The idea that any of the Southern states resorted to secession because of the loss of the power and patronage of the government is not founded on fact, as neither had ever been used for their special benefit even when in the hands of Southern men, but it was the Northern states whose trade and factories had grown up under the fostering care of the government throughout its whole history, while the schools of the Northwest had been richly endowed from the public lands and the gigantic system of railroads in the same quarter had been built up mainly from grants of this common property.
It has been further alleged that it was the slave power which attempted to break up the government, because of its defeat, and that that power had hitherto controlled the government in its interest. In the first place, it is as well to state that as far as the executive branch of the government was concerned, there had been nothing of which to complain on the part of the Southern people. The great difficulty had been with the legislative department, which always manifested a disposition, more or less, to be aggressive on the subject of slavery, and the Southern people looked to the executive to interpose its conservative influence.

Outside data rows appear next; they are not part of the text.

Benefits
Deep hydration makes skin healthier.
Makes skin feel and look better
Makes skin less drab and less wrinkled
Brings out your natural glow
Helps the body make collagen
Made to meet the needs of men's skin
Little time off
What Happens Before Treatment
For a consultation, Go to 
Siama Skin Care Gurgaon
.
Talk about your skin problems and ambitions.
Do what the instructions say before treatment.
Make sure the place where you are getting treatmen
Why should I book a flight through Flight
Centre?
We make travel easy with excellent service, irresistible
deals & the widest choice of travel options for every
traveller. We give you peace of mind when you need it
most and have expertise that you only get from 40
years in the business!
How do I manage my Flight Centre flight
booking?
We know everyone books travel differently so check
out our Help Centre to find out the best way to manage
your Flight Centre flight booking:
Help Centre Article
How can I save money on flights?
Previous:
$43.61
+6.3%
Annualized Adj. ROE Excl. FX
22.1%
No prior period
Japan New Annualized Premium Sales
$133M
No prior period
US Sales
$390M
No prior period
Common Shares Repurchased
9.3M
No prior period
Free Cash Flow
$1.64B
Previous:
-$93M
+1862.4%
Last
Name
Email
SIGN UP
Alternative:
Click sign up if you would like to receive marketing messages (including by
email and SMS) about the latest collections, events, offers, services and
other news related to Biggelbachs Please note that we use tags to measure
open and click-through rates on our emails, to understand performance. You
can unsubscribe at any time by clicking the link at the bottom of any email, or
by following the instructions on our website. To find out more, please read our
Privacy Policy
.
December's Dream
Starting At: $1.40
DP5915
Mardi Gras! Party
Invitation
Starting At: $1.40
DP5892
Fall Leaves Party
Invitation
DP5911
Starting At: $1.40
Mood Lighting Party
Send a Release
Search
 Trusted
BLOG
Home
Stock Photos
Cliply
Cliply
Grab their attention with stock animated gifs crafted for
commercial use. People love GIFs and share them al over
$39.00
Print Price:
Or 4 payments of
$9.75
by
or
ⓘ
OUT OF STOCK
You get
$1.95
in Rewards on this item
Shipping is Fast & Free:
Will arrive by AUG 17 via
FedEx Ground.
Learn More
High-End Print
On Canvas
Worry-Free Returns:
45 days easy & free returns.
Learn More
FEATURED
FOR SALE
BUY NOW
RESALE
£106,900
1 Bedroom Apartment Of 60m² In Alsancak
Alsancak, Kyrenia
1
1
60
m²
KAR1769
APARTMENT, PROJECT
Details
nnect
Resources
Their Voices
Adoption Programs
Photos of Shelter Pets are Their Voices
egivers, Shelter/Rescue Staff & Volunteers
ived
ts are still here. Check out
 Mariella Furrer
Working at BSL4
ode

The preponderance of Northern men in Congress, already increased by the admission of Oregon and Minnesota, and soon further to be increased by the admission of Kansas, had become so great, that the only hope of the South was in the executive, and when that branch of the government was also sectionalized, there was no safety for the weaker section. The people of the South had never asked the government to protect slavery; they had merely asked that it should be let alone, and left where the Constitution left it.

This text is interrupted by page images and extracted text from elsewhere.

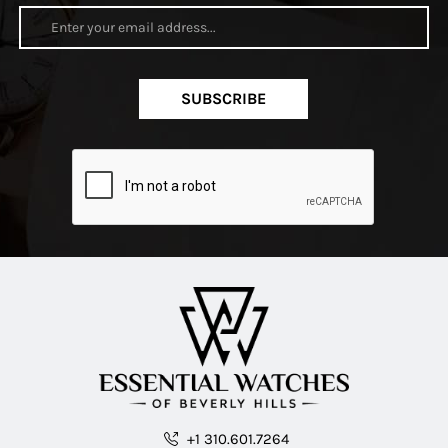
SUBSCRIBE
+1 310.601.7264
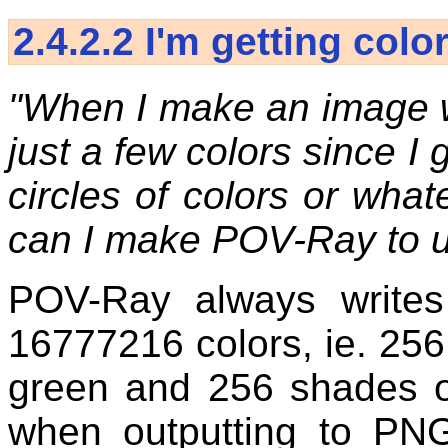
2.4.2.2
I'm getting colo
"When I make an image w
just a few colors since I 
circles of colors or wha
can I make POV-Ray to u
POV-Ray always writes 
16777216 colors, ie. 256
green and 256 shades o
when outputting to PN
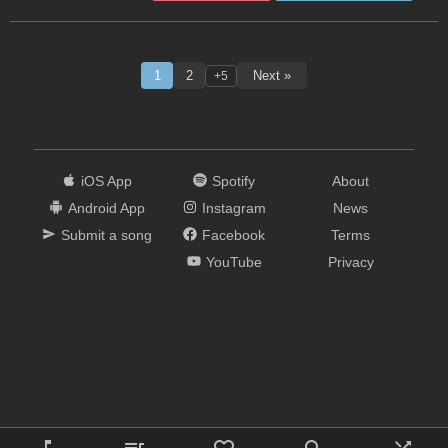
1
2
Next »
+5
iOS App
Spotify
About
Android App
Instagram
News
Submit a song
Facebook
Terms
YouTube
Privacy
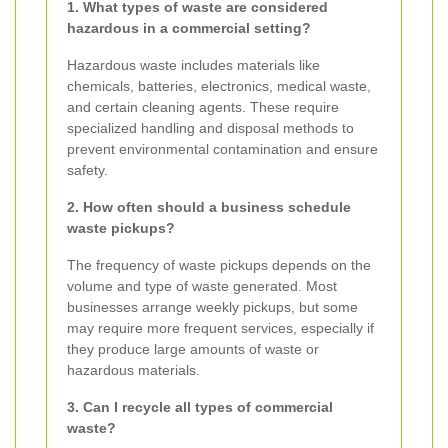
1. What types of waste are considered
hazardous in a commercial setting?
Hazardous waste includes materials like
chemicals, batteries, electronics, medical waste,
and certain cleaning agents. These require
specialized handling and disposal methods to
prevent environmental contamination and ensure
safety.
2. How often should a business schedule
waste pickups?
The frequency of waste pickups depends on the
volume and type of waste generated. Most
businesses arrange weekly pickups, but some
may require more frequent services, especially if
they produce large amounts of waste or
hazardous materials.
3. Can I recycle all types of commercial
waste?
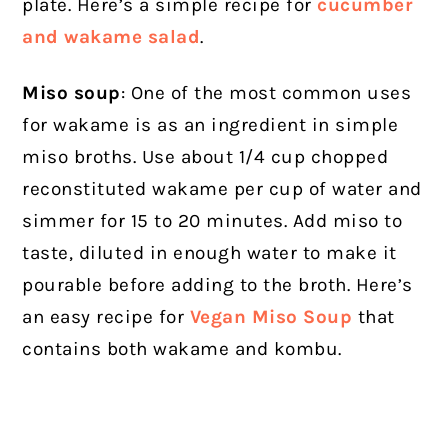
plate. Here’s a simple recipe for
cucumber
and wakame salad
.
Miso soup
: One of the most common uses
for wakame is as an ingredient in simple
miso broths. Use about 1/4 cup chopped
reconstituted wakame per cup of water and
simmer for 15 to 20 minutes. Add miso to
taste, diluted in enough water to make it
pourable before adding to the broth. Here’s
an easy recipe for
Vegan Miso Soup
that
contains both wakame and kombu.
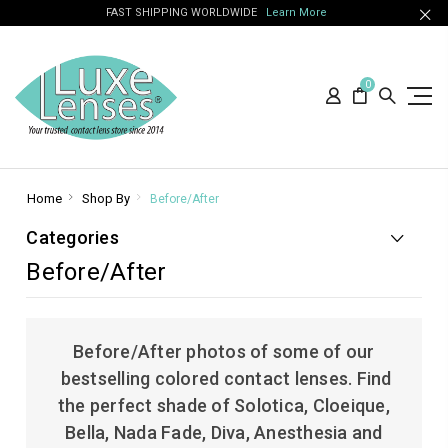
FAST SHIPPING WORLDWIDE
Learn More
0
Home
Shop By
Before/After
Categories
Before/After
Before/After photos of some of our
bestselling colored contact lenses. Find
the perfect shade of Solotica, Cloeique,
Bella, Nada Fade, Diva, Anesthesia and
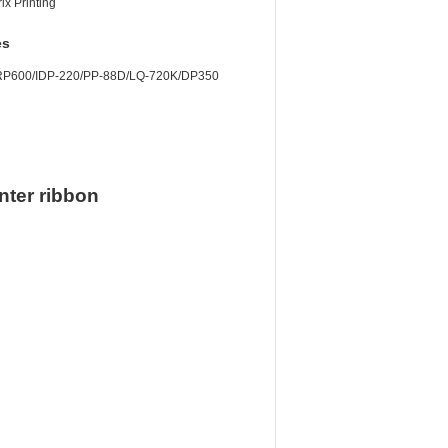
ix Printing
es
/RP600/IDP-220/PP-88D/LQ-720K/DP350
nter ribbon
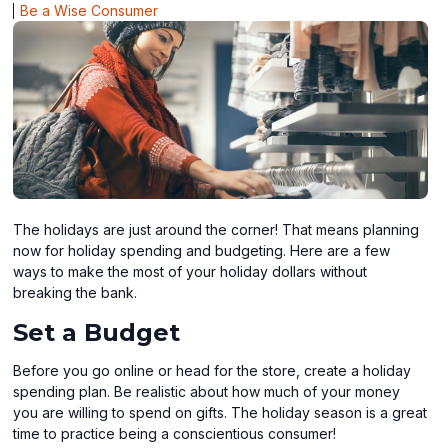
Be a Wise Consumer
The holidays are just around the corner! That means planning
now for holiday spending and budgeting. Here are a few
ways to make the most of your holiday dollars without
breaking the bank.
Set a Budget
Before you go online or head for the store, create a holiday
spending plan. Be realistic about how much of your money
you are willing to spend on gifts. The holiday season is a great
time to practice being a conscientious consumer!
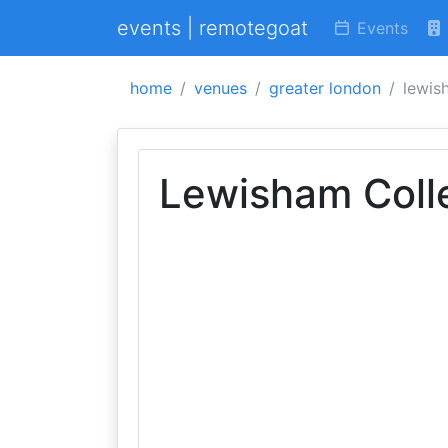
events | remotegoat
Events
home
venues
greater london
lewis
Lewisham Coll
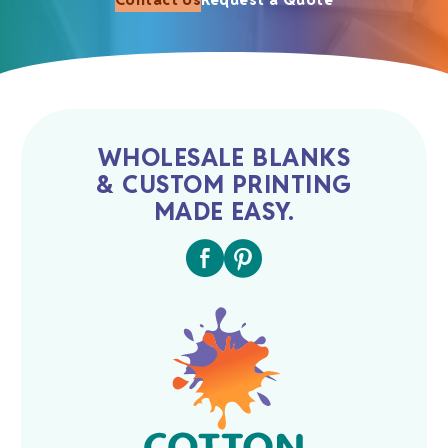
WHOLESALE BLANKS
& CUSTOM PRINTING
MADE EASY.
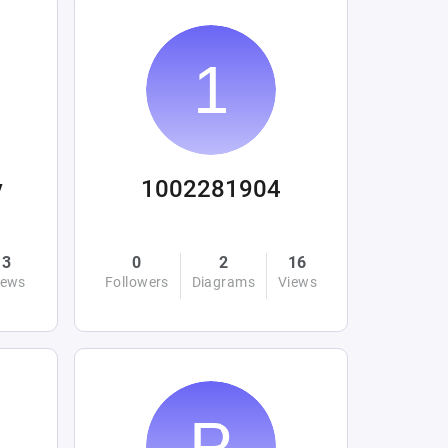
y
1002281904
3
0
2
16
iews
Followers
Diagrams
Views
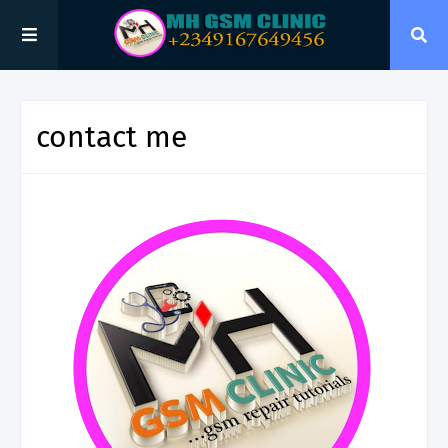
contact me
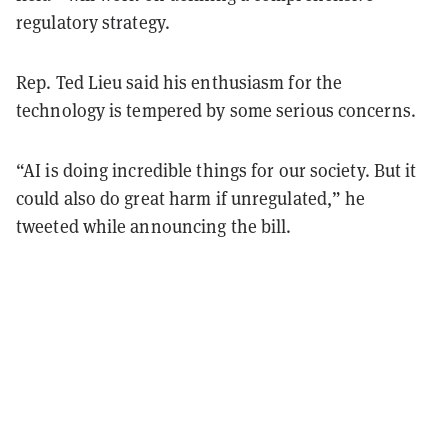
regulatory strategy.
Rep. Ted Lieu said his enthusiasm for the
technology is tempered by some serious concerns.
“AI is doing incredible things for our society. But it
could also do great harm if unregulated,” he
tweeted while announcing the bill.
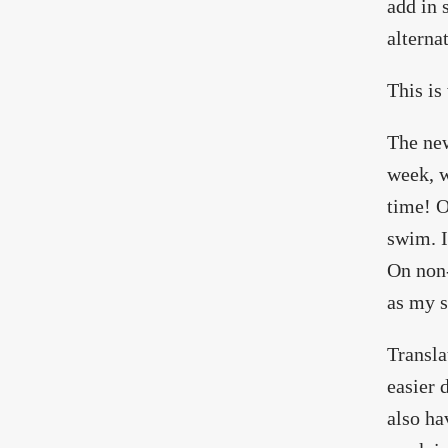
add in 
alterna
This is
The new
week, w
time! O
swim. I
On non-
as my s
Transla
easier 
also ha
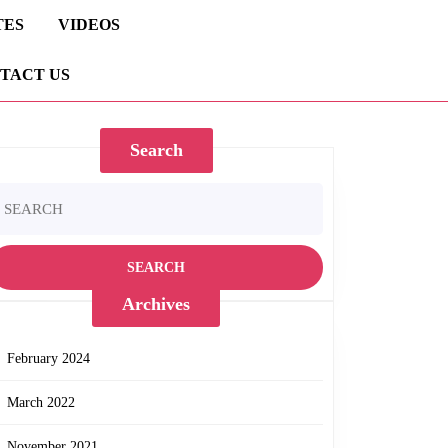
TES
VIDEOS
TACT US
Search
earch
r:
Archives
February 2024
March 2022
November 2021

In entering the Union, they had stipulated for a government for certain general purposes, and not one to regulate their domestic affairs; and they claimed that the government should be confined to the purposes for which it was instituted. That government had in no way acted so as to strengthen slavery, and it had not been able to comply with the express stipulation for the return of fugitive slaves. Slavery had been excluded from an immense territory by the action of the government, but it had not been carried to one foot of territory by that action. All of the new states east of the Mississippi, except Florida, had been formed out of territory originally belonging to the slave states, and they had been admitted into the Union under that provision of the Constitution which declared that such states should be admitted upon the same footing in every respect with the original states and to add to this obligation not to interfere with their domestic institutions, the states ceding the territory had expressly stipulated that there should be no interference with slavery.

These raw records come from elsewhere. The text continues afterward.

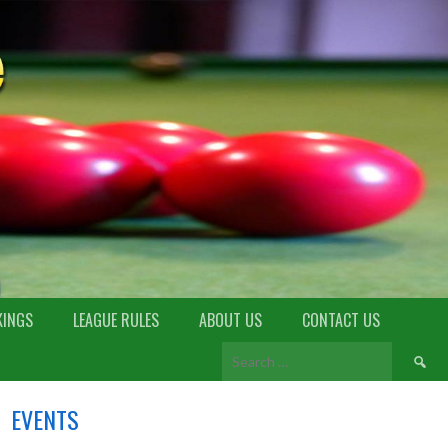
KINGS
LEAGUE RULES
ABOUT US
CONTACT US
EVENTS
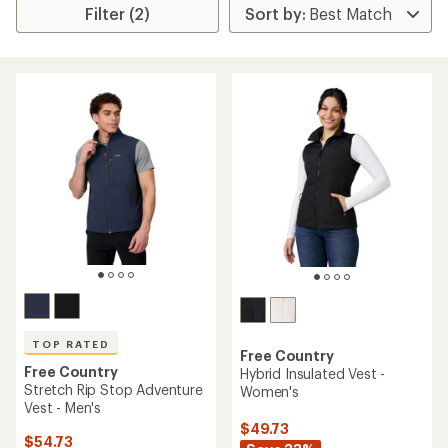
Filter (2)
TOP RATED
Free Country
Free Country
Hybrid Insulated Vest -
Stretch Rip Stop Adventure
Women's
Vest - Men's
$49.73
$54.73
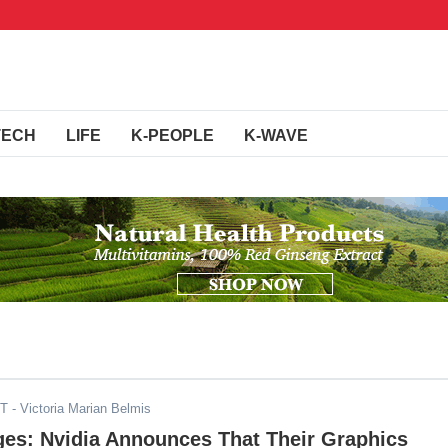
TECH
LIFE
K-PEOPLE
K-WAVE
ST
- Victoria Marian Belmis
ges: Nvidia Announces That Their Graphics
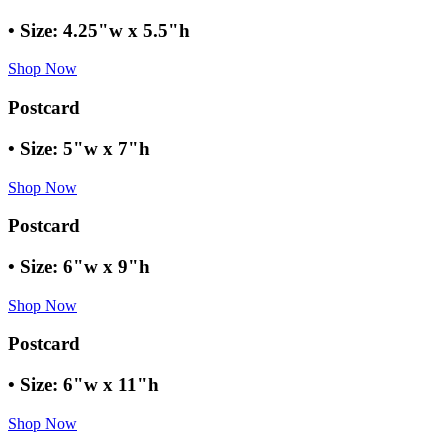
• Size: 4.25"w x 5.5"h
Shop Now
Postcard
• Size: 5"w x 7"h
Shop Now
Postcard
• Size: 6"w x 9"h
Shop Now
Postcard
• Size: 6"w x 11"h
Shop Now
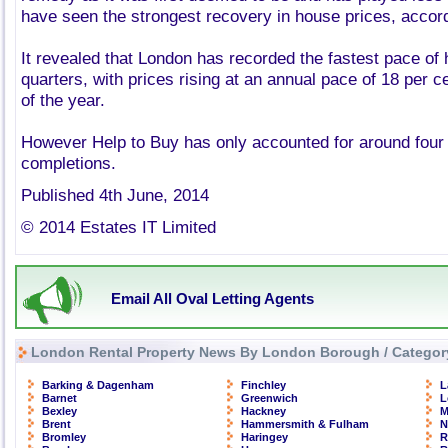
have seen the strongest recovery in house prices, accordi
It revealed that London has recorded the fastest pace of
quarters, with prices rising at an annual pace of 18 per cen
of the year.
However Help to Buy has only accounted for around four
completions.
Published 4th June, 2014
© 2014 Estates IT Limited
Email All Oval Letting Agents
London Rental Property News By London Borough / Categor
Barking & Dagenham
Finchley
L
Barnet
Greenwich
L
Bexley
Hackney
M
Brent
Hammersmith & Fulham
N
Bromley
Haringey
R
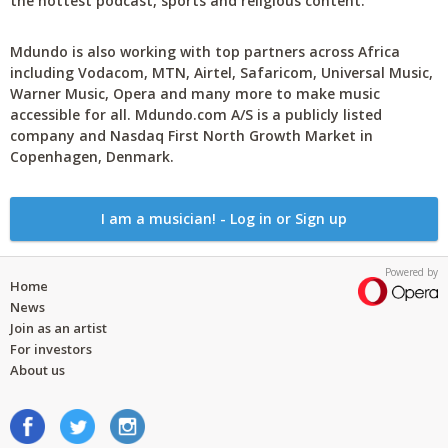
the hottest podcast, sports and religious content.
Mdundo is also working with top partners across Africa
including Vodacom, MTN, Airtel, Safaricom, Universal Music,
Warner Music, Opera and many more to make music
accessible for all. Mdundo.com A/S is a publicly listed
company and Nasdaq First North Growth Market in
Copenhagen, Denmark.
I am a musician! - Log in or Sign up
Powered by
Home
News
Join as an artist
For investors
About us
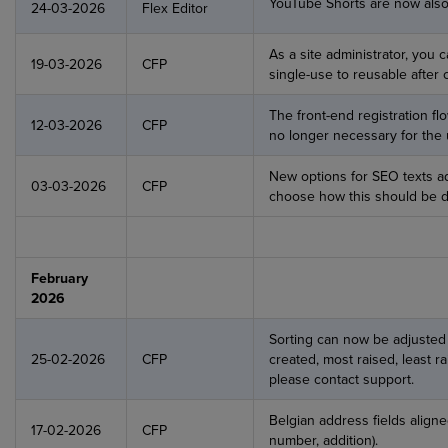
YouTube Shorts are now also
24-03-2026
Flex Editor
As a site administrator, you
19-03-2026
CFP
single-use to reusable after 
The front-end registration fl
12-03-2026
CFP
no longer necessary for the u
New options for SEO texts a
03-03-2026
CFP
choose how this should be d
February
2026
Sorting can now be adjusted (p
25-02-2026
CFP
created, most raised, least ra
please contact support.
Belgian address fields align
17-02-2026
CFP
number, addition).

Louisiana came in by treaty as slave territory, and with a stipulation for the protection of the people in their property. Out of that territory, three slave states had been formed, and they were the last there was any prospect of forming; while the free states of Iowa, Oregon and Minnesota had already been admitted from the same territory with the prospect of the speedy admission of Kansas and Nebraska and the not remote prospect of an indefinite number of other free states from the same territory. Texas had come in as a state from the condition of an independent republic and the measures leading to her admission had resulted in the acquisition and admission of California as a free state with a prospect of more free states from the territory acquired. So that in every case of the introduction of new slave territory into the Union, there had been largely more than equivalent in territory for the formation of free states except in the case of the slave territory of Florida; and when that was acquired the vastly larger and more important slave territory of Texas had been surrendered. It is not a fact, then, in any sense of the term, that the government had been used for the protection and growth of the slave power. That power, if it might be called such, was relatively stronger the day the Constitution was formed than it was ever afterwards.
[CHAPTER VII]
Injurious Effect of Misinformation
In connection with this claim of the slave power were the most shocking misrepresentations of the condition of the slaves themselves and of the social relations of the Southern people, in order to array the prejudices of the world against their cause. This course of misrepresentation had long been pursued before the war, and was not confined to American writers, but many works appeared from the British press containing libels upon the society of the Southern states and false views of slavery as established there. Such works in both countries were evidently written by persons with prejudiced minds or who knew little practically of slavery as it existed in the South. Such was the intolerance of the public sentiment which had been fostered in both countries upon the subject, that no candid and impartial account of the workings of domestic slavery as it existed in the Southern states would be received with the slightest favor, whilst the exaggerated accounts of cruelty practiced by the slave-owners, and consequent sufferings of the slaves were eagerly accepted as the truth.
A very striking evidence of this prejudice was furnished by the reception given to the works of two female writers not many years since. The one, Miss Harriett Beecher, later Mrs. Stowe, wrote a work of fiction called "Uncle Tom's Cabin," containing misrepresentations of slavery and slanders upon Southern society. Drawing upon a fertile imagination and pandering to the prejudices of the uninformed, she published the book, which had a great run in Europe as well as America, and was translated into almost all of the continental languages. The incidents contained in the book were either erroneous in point of fact or greatly exaggerated, but the book itself was still more untrue as a picture of Southern society and slavery, and would have been a misrepresentation if every fact contained in it had been true in isolated cases. But the book was received as a true and faithful picture of society and slavery in the South, not merely by the agitators of abolition, but by that very considerable class of persons in the world who allow others to do their thinking, and when the authoress visited Great Britain, she was treated with great attention and extensively feted by the nobility, gentry and others. The view of Southern slavery which she drew is perhaps accepted by nine-tenths of the otherwise well informed persons in Europe.